I circa mille militari italiani condannati a morte nel corso della Prima Guerra mondiale per reati di diserzione e per i reati in servizio, come lo sbandamento, e i fatti di disobbedienza, ancorché collettiva potranno essere riabilitati d'ufficio: lo prevede una proposta di legge approvata dall'Aula della Camera con 331 sì, nessun contrario ed un solo astenuto, e che ora passa al Senato.
In base al testo approvato il procuratore generale militare presso la Corte militare d'appello avrà l'obbligo di presentare le richieste di riabilitazione al Tribunale militare di sorveglianza entro un anno dalla data di entrata in vigore della legge per i fucilati. Su istanza di parte sono restituiti l'onore militare e la dignità di vittime della guerra a quanti furono passati per le armi, addirittura senza processo, facendo anche ricorso alla intollerabile pratica della decimazione o per esecuzione immediata e diretta da parte dei superiori. Il secondo articolo della proposta di legge prevede poi di affiggere in un'ala del Vittoriano in Roma una targa nella quale la Repubblica rende evidente la sua volontà di chiedere il perdono di questi caduti.
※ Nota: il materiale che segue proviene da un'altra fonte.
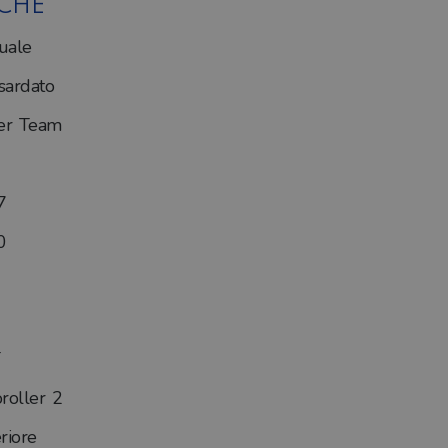
ICHE
uale
ardato
er Team
7
0
roller 2
riore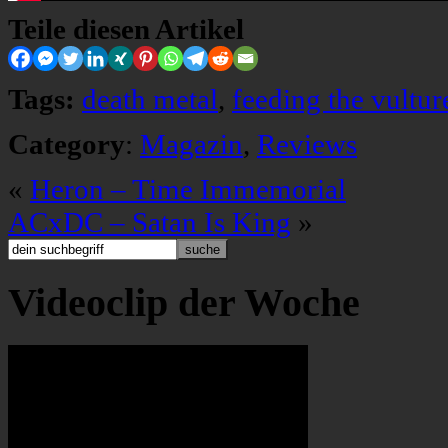
Teile diesen Artikel
Tags:
death metal
,
feeding the vultur
Category
:
Magazin
,
Reviews
«
Heron – Time Immemorial
ACxDC – Satan Is King
»
Videoclip der Woche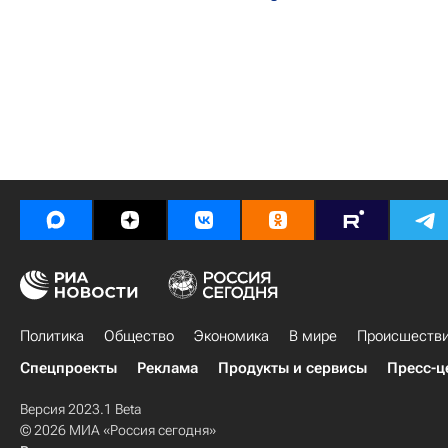
Политика
Общество
Экономика
В мире
Происшеств
Спецпроекты
Реклама
Продукты и сервисы
Пресс-ц
Версия 2023.1 Beta
© 2026 МИА «Россия сегодня»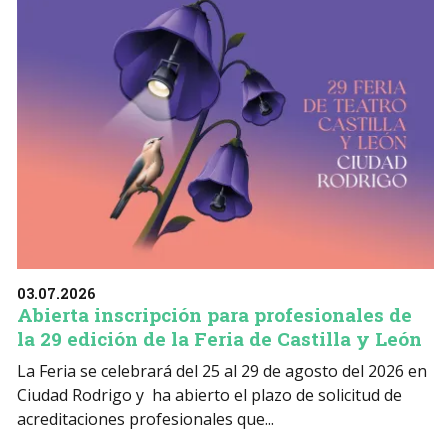
03.07.2026
Abierta inscripción para profesionales de
la 29 edición de la Feria de Castilla y León
La Feria se celebrará del 25 al 29 de agosto del 2026 en
Ciudad Rodrigo y ha abierto el plazo de solicitud de
acreditaciones profesionales que...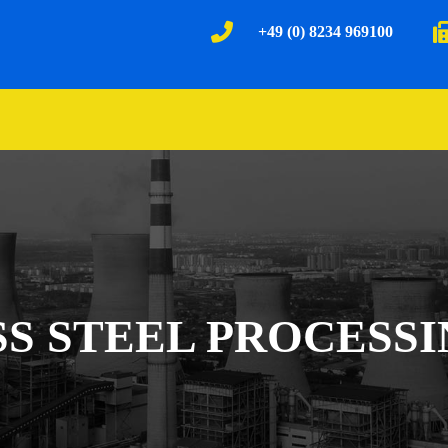
+49 (0) 8234 969100
SS STEEL PROCESS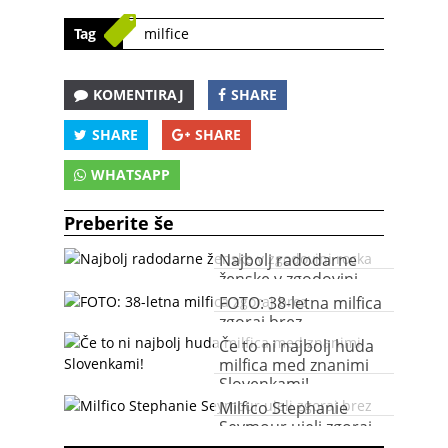
Tag
milfice
KOMENTIRAJ
SHARE
SHARE
SHARE
WHATSAPP
Preberite še
Najbolj radodarne
ženske v zgodovini
rocka
FOTO: 38-letna milfica
zgoraj brez
Če to ni najbolj huda
milfica med znanimi
Slovenkami!
Milfico Stephanie
Seymour ujeli zgoraj
brez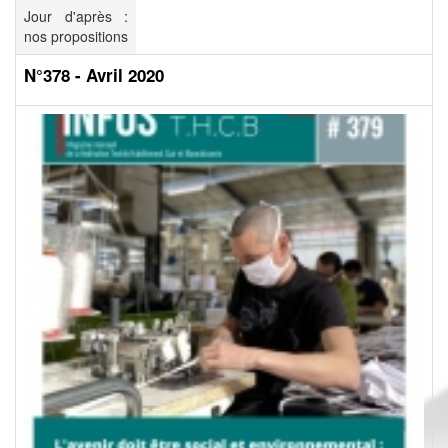
Jour d'après :
nos propositions
N°378 - Avril 2020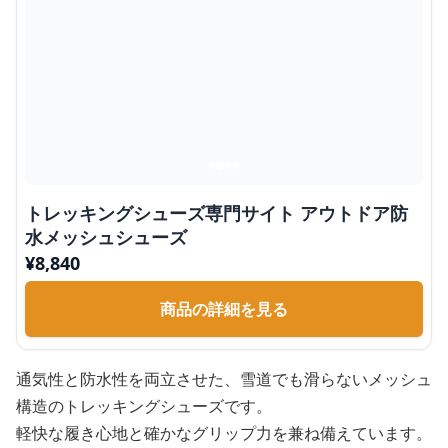
トレッキングシューズ専門サイト アウトドア防
水メッシュシューズ
¥
8,840
商品の詳細を見る
通気性と防水性を両立させた、雪道でも滑らないメッシュ
構造のトレッキングシューズです。
軽快な履き心地と確かなグリップ力を兼ね備えています。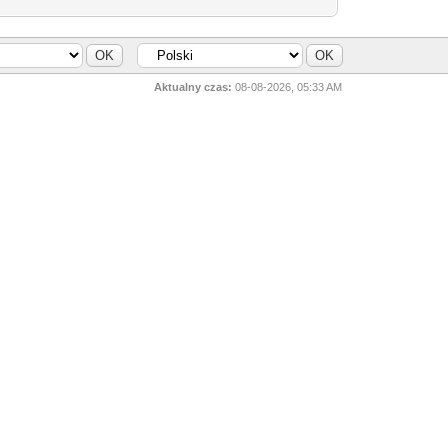
Aktualny czas:
08-08-2026, 05:33 AM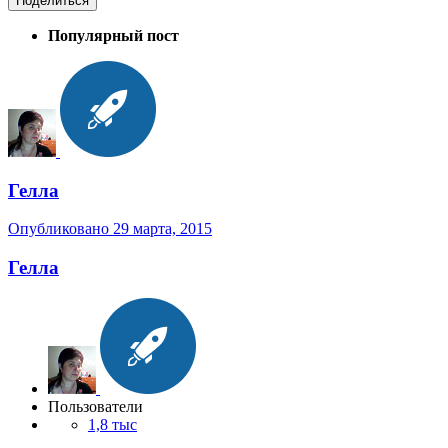
Поделиться
Популярный пост
Гелла
Опубликовано
29 марта, 2015
Гелла
Пользователи
1,8 тыс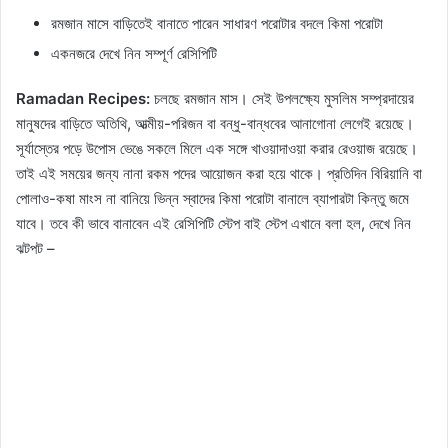
রমজান মাসে বাড়িতেই বানাতে পারেন সাধারণ পরোটার বদলে কিমা পরোটা
একনজরে দেখে নিন সম্পূর্ণ রেসিপিটি
Ramadan Recipes:
চলছে রমজান মাস। সেই উপলক্ষ্যে মুসলিম সম্প্রদায়ের
মানুষদের বাড়িতে অতিথি, আত্মীয়-পরিজন বা বন্ধু-বান্ধবের আনাগোনা লেগেই রয়েছে।
সূর্যাস্তের পড়ে উপোস ভেঙে সকলে মিলে এক সঙ্গে খাওয়াদাওয়া করার রেওয়াজ রয়েছে।
তাই এই সময়ের জন্য নানা রকম পদের আয়োজন করা হয়ে থাকে। প্রতিদিন বিরিয়ানি বা
পোলাও-কষা মাংস না বানিয়ে ভিন্ন স্বাদের কিমা পরোটা বানালে ব্যাপারটা কিন্তু জমে
যাবে। তবে কী ভাবে বানাবেন এই রেসিপিটি স্টেপ বাই স্টেপ এখানে বলা হল, দেখে নিন
ঝটপট –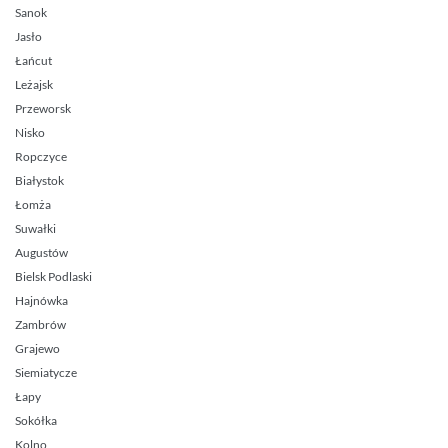
Sanok
Jasło
Łańcut
Leżajsk
Przeworsk
Nisko
Ropczyce
Białystok
Łomża
Suwałki
Augustów
Bielsk Podlaski
Hajnówka
Zambrów
Grajewo
Siemiatycze
Łapy
Sokółka
Kolno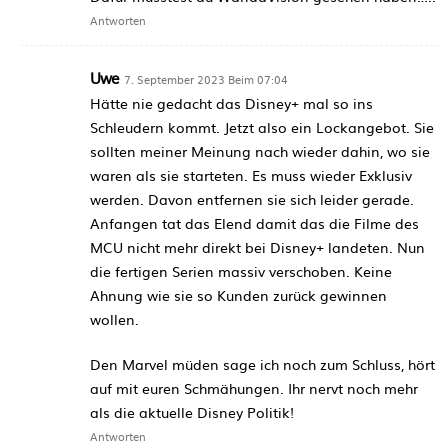
Antworten
Uwe
7. September 2023 Beim 07:04
Hätte nie gedacht das Disney+ mal so ins
Schleudern kommt. Jetzt also ein Lockangebot. Sie
sollten meiner Meinung nach wieder dahin, wo sie
waren als sie starteten. Es muss wieder Exklusiv
werden. Davon entfernen sie sich leider gerade.
Anfangen tat das Elend damit das die Filme des
MCU nicht mehr direkt bei Disney+ landeten. Nun
die fertigen Serien massiv verschoben. Keine
Ahnung wie sie so Kunden zurück gewinnen
wollen.
Den Marvel müden sage ich noch zum Schluss, hört
auf mit euren Schmähungen. Ihr nervt noch mehr
als die aktuelle Disney Politik!
Antworten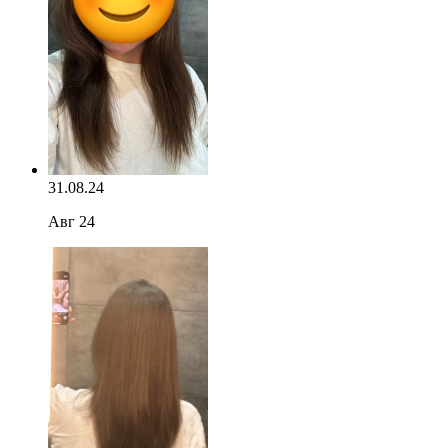
31.08.24
Авг 24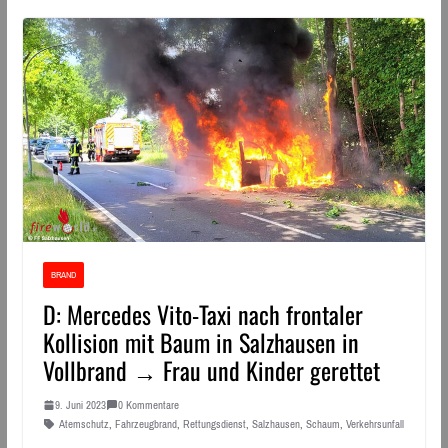
BRAND
D: Mercedes Vito-Taxi nach frontaler
Kollision mit Baum in Salzhausen in
Vollbrand → Frau und Kinder gerettet
9. Juni 2023
0 Kommentare
Atemschutz
,
Fahrzeugbrand
,
Rettungsdienst
,
Salzhausen
,
Schaum
,
Verkehrsunfall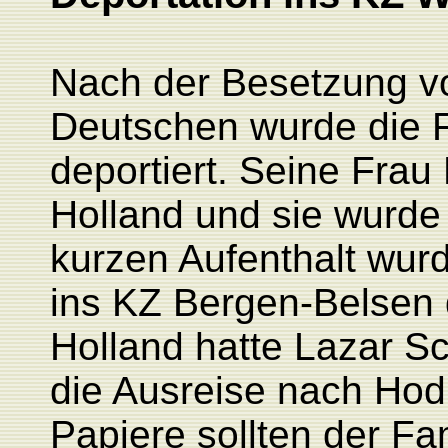
N
ach der Besetzung v
Deutschen wurde die F
deportiert. Seine Frau
Holland und sie wurde
kurzen Aufenthalt wur
ins KZ Bergen-Belsen d
Holland hatte Lazar Sc
die Ausreise nach Hod
Papiere sollten der Fam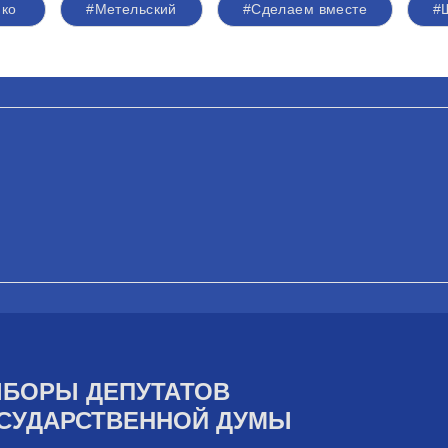
нко
#Метельский
#Сделаем вместе
#
БОРЫ ДЕПУТАТОВ
СУДАРСТВЕННОЙ ДУМЫ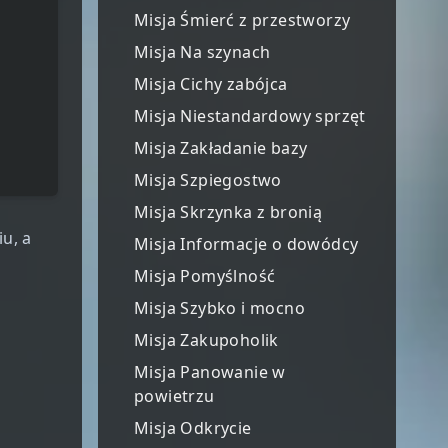
Misja Śmierć z przestworzy
Misja Na szynach
Misja Cichy zabójca
Misja Niestandardowy sprzęt
Misja Zakładanie bazy
Misja Szpiegostwo
Misja Skrzynka z bronią
u, a
Misja Informacje o dowódcy
Misja Pomyślność
Misja Szybko i mocno
Misja Zakupoholik
Misja Panowanie w
powietrzu
Misja Odkrycie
Il testo della lapide verrà scelto con un concorso riservato agli studenti delle scuole medie superiori per selezionare il testo da esporre nel Vittoriano in Roma. In totale, i soldati italiani processati durante la Prima Guerra Mondiale furono 262.481, a cui si aggiunsero 61.927 civili e 1.119 prigionieri di guerra. Nell'insieme furono processate 325.527 persone; la percentuale di condanne si aggira intorno al 60 per cento del numero degli imputati. In questa moltitudine di procedimenti, 4.028 si conclusero con la condanna alla pena capitale, di cui 2.967 con gli imputati contumaci e 1.061 al termine di un contraddittorio. Le sentenze eseguite furono 750, ma il numero dei fucilati non si esaurisce in questa cifra, perché furono circa altri 350 gli uomini giustiziati. Questi ultimi andarono incontro alla più severa delle pene senza processo, attraverso decimazioni o esecuzioni sommarie.